Selected passage.
···

Berlin Tunnel
Berlin Tunnel
█ CARYN E. NEUMANN
The Berlin Tunnel involved an attempt by American and British intelligence to adjust to the late 1940s Soviet shift from wireless transmissions to landlines by tapping Soviet and East German communication cables via a tunnel dug below the communist sector of the German city. The tunnel, which lasted from March 1955 until its discovery by Soviet troops in April 1956, provided difficult-to-obtain military intelligence, as well as information about scientific and political developments behind the Iron Curtain.

···

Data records
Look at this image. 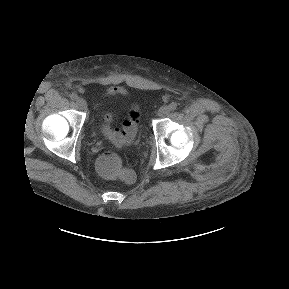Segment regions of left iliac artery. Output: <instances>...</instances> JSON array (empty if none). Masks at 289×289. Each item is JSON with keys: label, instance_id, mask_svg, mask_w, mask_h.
<instances>
[{"label": "left iliac artery", "instance_id": "44dca946", "mask_svg": "<svg viewBox=\"0 0 289 289\" xmlns=\"http://www.w3.org/2000/svg\"><path fill=\"white\" fill-rule=\"evenodd\" d=\"M169 108L171 111H174L177 109V103L176 102H172L169 104Z\"/></svg>", "mask_w": 289, "mask_h": 289}]
</instances>
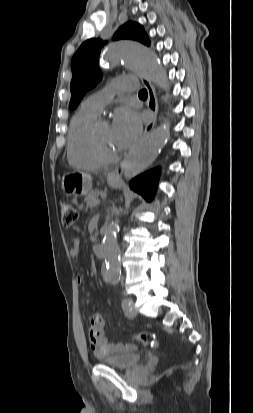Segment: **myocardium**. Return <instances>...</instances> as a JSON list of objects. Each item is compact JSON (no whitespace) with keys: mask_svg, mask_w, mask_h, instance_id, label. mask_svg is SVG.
Listing matches in <instances>:
<instances>
[{"mask_svg":"<svg viewBox=\"0 0 253 413\" xmlns=\"http://www.w3.org/2000/svg\"><path fill=\"white\" fill-rule=\"evenodd\" d=\"M104 123V120L97 119L91 126L89 132V143L94 155L103 163H111L120 157L119 150L108 151L104 149L98 139V128Z\"/></svg>","mask_w":253,"mask_h":413,"instance_id":"1","label":"myocardium"}]
</instances>
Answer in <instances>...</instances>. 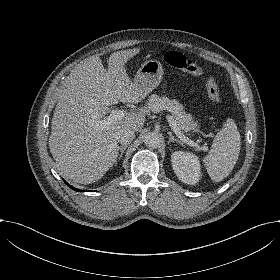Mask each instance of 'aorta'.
Returning <instances> with one entry per match:
<instances>
[{
  "mask_svg": "<svg viewBox=\"0 0 280 280\" xmlns=\"http://www.w3.org/2000/svg\"><path fill=\"white\" fill-rule=\"evenodd\" d=\"M144 143L149 148H158L161 145V138L157 133L148 132L144 134Z\"/></svg>",
  "mask_w": 280,
  "mask_h": 280,
  "instance_id": "obj_1",
  "label": "aorta"
}]
</instances>
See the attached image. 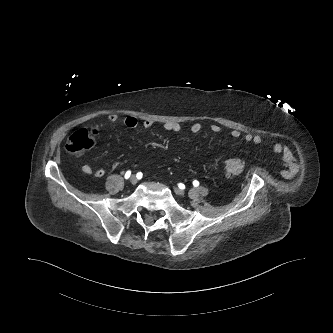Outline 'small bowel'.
<instances>
[{
    "label": "small bowel",
    "mask_w": 333,
    "mask_h": 333,
    "mask_svg": "<svg viewBox=\"0 0 333 333\" xmlns=\"http://www.w3.org/2000/svg\"><path fill=\"white\" fill-rule=\"evenodd\" d=\"M108 121L113 124L117 123L119 121V116L117 114H111L108 117ZM139 123H140L139 120L134 116L127 117L123 120V124L125 125V127L129 129L137 127ZM141 125L144 129H150L153 126V122L149 119H146L141 122ZM163 128L167 132L177 133L181 130V125L176 122H167L163 125ZM201 129H202L201 123L194 122L190 127V132L192 134H197L201 131ZM210 129L215 134H218L222 131V128L217 124H213L210 127ZM231 136L233 138H239L241 136V132L237 129H234L231 131ZM244 140L246 142H251L256 145H260L263 143V139L259 135H253L250 133L244 135ZM272 149L276 154L281 156V159L285 166L283 170L284 175L289 176L295 174L296 171L298 170V164H297V159L293 154V152L291 151V149L287 145L282 143H275ZM81 170L85 174L93 176L95 178H101L105 175V170L103 168L94 169L91 165L85 162L81 164Z\"/></svg>",
    "instance_id": "obj_1"
}]
</instances>
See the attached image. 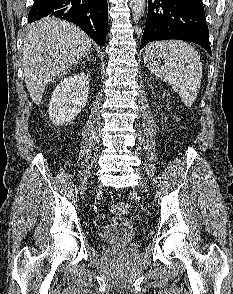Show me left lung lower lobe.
Masks as SVG:
<instances>
[{"instance_id": "left-lung-lower-lobe-1", "label": "left lung lower lobe", "mask_w": 233, "mask_h": 294, "mask_svg": "<svg viewBox=\"0 0 233 294\" xmlns=\"http://www.w3.org/2000/svg\"><path fill=\"white\" fill-rule=\"evenodd\" d=\"M180 39L202 46L210 55L202 0H149L141 48L155 40Z\"/></svg>"}]
</instances>
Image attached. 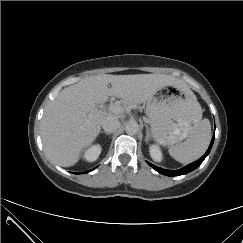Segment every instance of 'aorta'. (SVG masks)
Here are the masks:
<instances>
[{"label":"aorta","mask_w":243,"mask_h":243,"mask_svg":"<svg viewBox=\"0 0 243 243\" xmlns=\"http://www.w3.org/2000/svg\"><path fill=\"white\" fill-rule=\"evenodd\" d=\"M125 131L129 135H135L139 131V125L135 121H130L127 123Z\"/></svg>","instance_id":"obj_1"}]
</instances>
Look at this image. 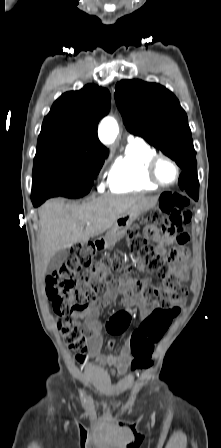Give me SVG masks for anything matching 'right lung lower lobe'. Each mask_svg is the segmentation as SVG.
Masks as SVG:
<instances>
[{
	"label": "right lung lower lobe",
	"mask_w": 221,
	"mask_h": 448,
	"mask_svg": "<svg viewBox=\"0 0 221 448\" xmlns=\"http://www.w3.org/2000/svg\"><path fill=\"white\" fill-rule=\"evenodd\" d=\"M50 197H55L53 196L51 193H46V192H33L32 191V195H31V199H32V203L34 205V207H38L39 205H41L46 199L50 198Z\"/></svg>",
	"instance_id": "1"
}]
</instances>
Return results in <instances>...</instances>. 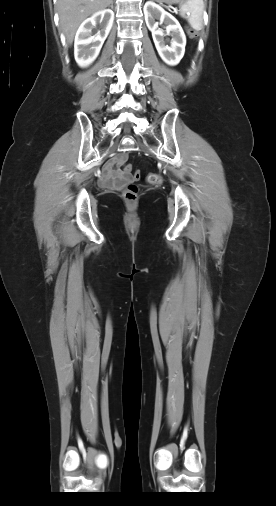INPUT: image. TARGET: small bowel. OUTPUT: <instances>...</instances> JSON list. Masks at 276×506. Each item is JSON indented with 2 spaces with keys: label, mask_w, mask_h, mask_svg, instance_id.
<instances>
[{
  "label": "small bowel",
  "mask_w": 276,
  "mask_h": 506,
  "mask_svg": "<svg viewBox=\"0 0 276 506\" xmlns=\"http://www.w3.org/2000/svg\"><path fill=\"white\" fill-rule=\"evenodd\" d=\"M125 156L118 155L117 158L110 161L104 168L103 175L101 177L100 184L102 187H117L123 182L130 180L129 175L126 172H121L115 169V165L123 163Z\"/></svg>",
  "instance_id": "obj_1"
}]
</instances>
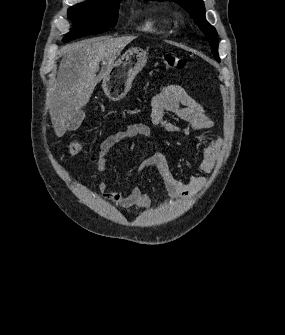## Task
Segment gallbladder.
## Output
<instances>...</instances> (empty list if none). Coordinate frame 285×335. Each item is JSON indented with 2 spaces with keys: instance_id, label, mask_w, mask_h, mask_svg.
<instances>
[{
  "instance_id": "obj_1",
  "label": "gallbladder",
  "mask_w": 285,
  "mask_h": 335,
  "mask_svg": "<svg viewBox=\"0 0 285 335\" xmlns=\"http://www.w3.org/2000/svg\"><path fill=\"white\" fill-rule=\"evenodd\" d=\"M85 118V112H82V110H78V112H76V114H74L70 124H69V128L68 130H77V128H79V126H81L83 120Z\"/></svg>"
}]
</instances>
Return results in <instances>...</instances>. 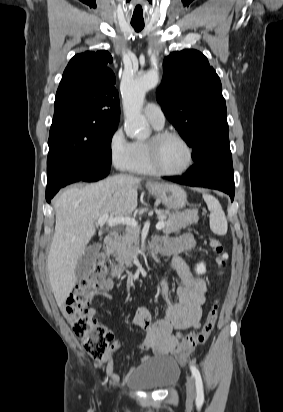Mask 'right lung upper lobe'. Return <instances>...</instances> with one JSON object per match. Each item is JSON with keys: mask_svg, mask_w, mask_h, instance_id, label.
<instances>
[{"mask_svg": "<svg viewBox=\"0 0 283 412\" xmlns=\"http://www.w3.org/2000/svg\"><path fill=\"white\" fill-rule=\"evenodd\" d=\"M112 61L105 50L75 55L59 84L53 118L74 114L103 129L117 128L120 104L115 76L108 67Z\"/></svg>", "mask_w": 283, "mask_h": 412, "instance_id": "1", "label": "right lung upper lobe"}]
</instances>
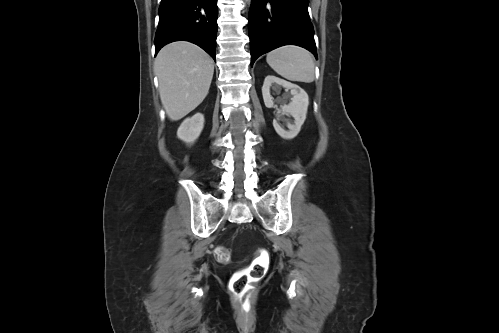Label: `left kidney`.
<instances>
[{
    "mask_svg": "<svg viewBox=\"0 0 499 333\" xmlns=\"http://www.w3.org/2000/svg\"><path fill=\"white\" fill-rule=\"evenodd\" d=\"M273 84H277L285 88L286 90H290L291 102L288 105H283L278 109L276 114V119L273 120V127L277 134L284 139H293L295 138L301 130V126L303 125L307 109L309 105V97L308 94L300 88L298 85L275 77L273 75H268L262 87V95L265 106L267 108H273L274 99L270 94V87ZM283 115L292 116L294 118V122L286 121L285 124H280V117Z\"/></svg>",
    "mask_w": 499,
    "mask_h": 333,
    "instance_id": "5707ae66",
    "label": "left kidney"
}]
</instances>
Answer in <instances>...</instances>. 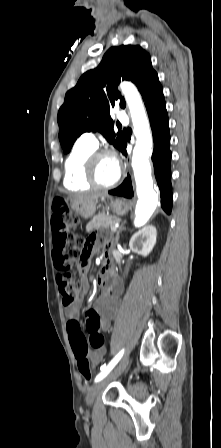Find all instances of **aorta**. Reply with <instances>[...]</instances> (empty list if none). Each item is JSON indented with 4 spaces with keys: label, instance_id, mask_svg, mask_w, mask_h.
I'll use <instances>...</instances> for the list:
<instances>
[{
    "label": "aorta",
    "instance_id": "1",
    "mask_svg": "<svg viewBox=\"0 0 221 448\" xmlns=\"http://www.w3.org/2000/svg\"><path fill=\"white\" fill-rule=\"evenodd\" d=\"M128 105L136 144L132 155V168L136 182L138 201L135 208V226L144 225L158 204V195L153 189L149 156L152 153V134L142 99L135 86L129 82L121 84Z\"/></svg>",
    "mask_w": 221,
    "mask_h": 448
}]
</instances>
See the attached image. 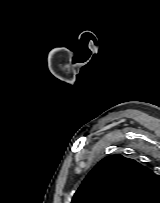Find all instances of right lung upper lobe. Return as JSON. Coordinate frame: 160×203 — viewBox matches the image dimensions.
<instances>
[{
  "label": "right lung upper lobe",
  "instance_id": "obj_1",
  "mask_svg": "<svg viewBox=\"0 0 160 203\" xmlns=\"http://www.w3.org/2000/svg\"><path fill=\"white\" fill-rule=\"evenodd\" d=\"M159 196L160 180L151 169L114 154L90 171L71 203H150Z\"/></svg>",
  "mask_w": 160,
  "mask_h": 203
}]
</instances>
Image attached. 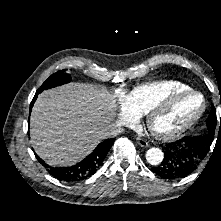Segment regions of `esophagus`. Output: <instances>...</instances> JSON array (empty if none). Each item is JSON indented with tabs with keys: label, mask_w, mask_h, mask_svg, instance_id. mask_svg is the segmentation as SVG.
Instances as JSON below:
<instances>
[{
	"label": "esophagus",
	"mask_w": 221,
	"mask_h": 221,
	"mask_svg": "<svg viewBox=\"0 0 221 221\" xmlns=\"http://www.w3.org/2000/svg\"><path fill=\"white\" fill-rule=\"evenodd\" d=\"M136 141L141 147H144V148L148 147V142L144 140L143 138L137 137Z\"/></svg>",
	"instance_id": "esophagus-1"
}]
</instances>
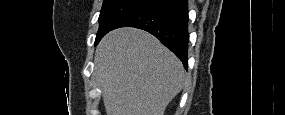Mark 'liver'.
<instances>
[{
	"label": "liver",
	"mask_w": 285,
	"mask_h": 115,
	"mask_svg": "<svg viewBox=\"0 0 285 115\" xmlns=\"http://www.w3.org/2000/svg\"><path fill=\"white\" fill-rule=\"evenodd\" d=\"M94 63L107 115H164L184 87L180 60L136 28L109 32L96 48Z\"/></svg>",
	"instance_id": "1"
}]
</instances>
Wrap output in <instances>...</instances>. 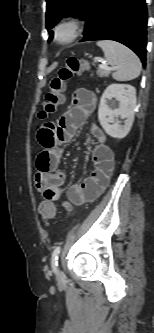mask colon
<instances>
[{
  "label": "colon",
  "instance_id": "colon-1",
  "mask_svg": "<svg viewBox=\"0 0 154 333\" xmlns=\"http://www.w3.org/2000/svg\"><path fill=\"white\" fill-rule=\"evenodd\" d=\"M87 68L84 60L77 58H69L66 64L59 69L58 74L49 82V91L45 95V100L41 110L38 113L40 119L57 112L59 106L64 102L65 84L73 76L80 74ZM40 217L45 223L50 222L56 215V207L54 203L45 200L38 206Z\"/></svg>",
  "mask_w": 154,
  "mask_h": 333
}]
</instances>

···

Requirement A. Using the Berlin Tunnel passage, explain in one to three sentences why American and British intelligence dug a tunnel under the communist sector of Berlin.
Requirement B. According to the Berlin Tunnel passage, in what month and year did Soviet troops discover the tunnel?

Output A. In the late 1940s, the Soviets shifted from wireless transmissions to landlines. To adjust to this change, American and British intelligence dug the tunnel so they could tap Soviet and East German communication cables.

Output B. April 1956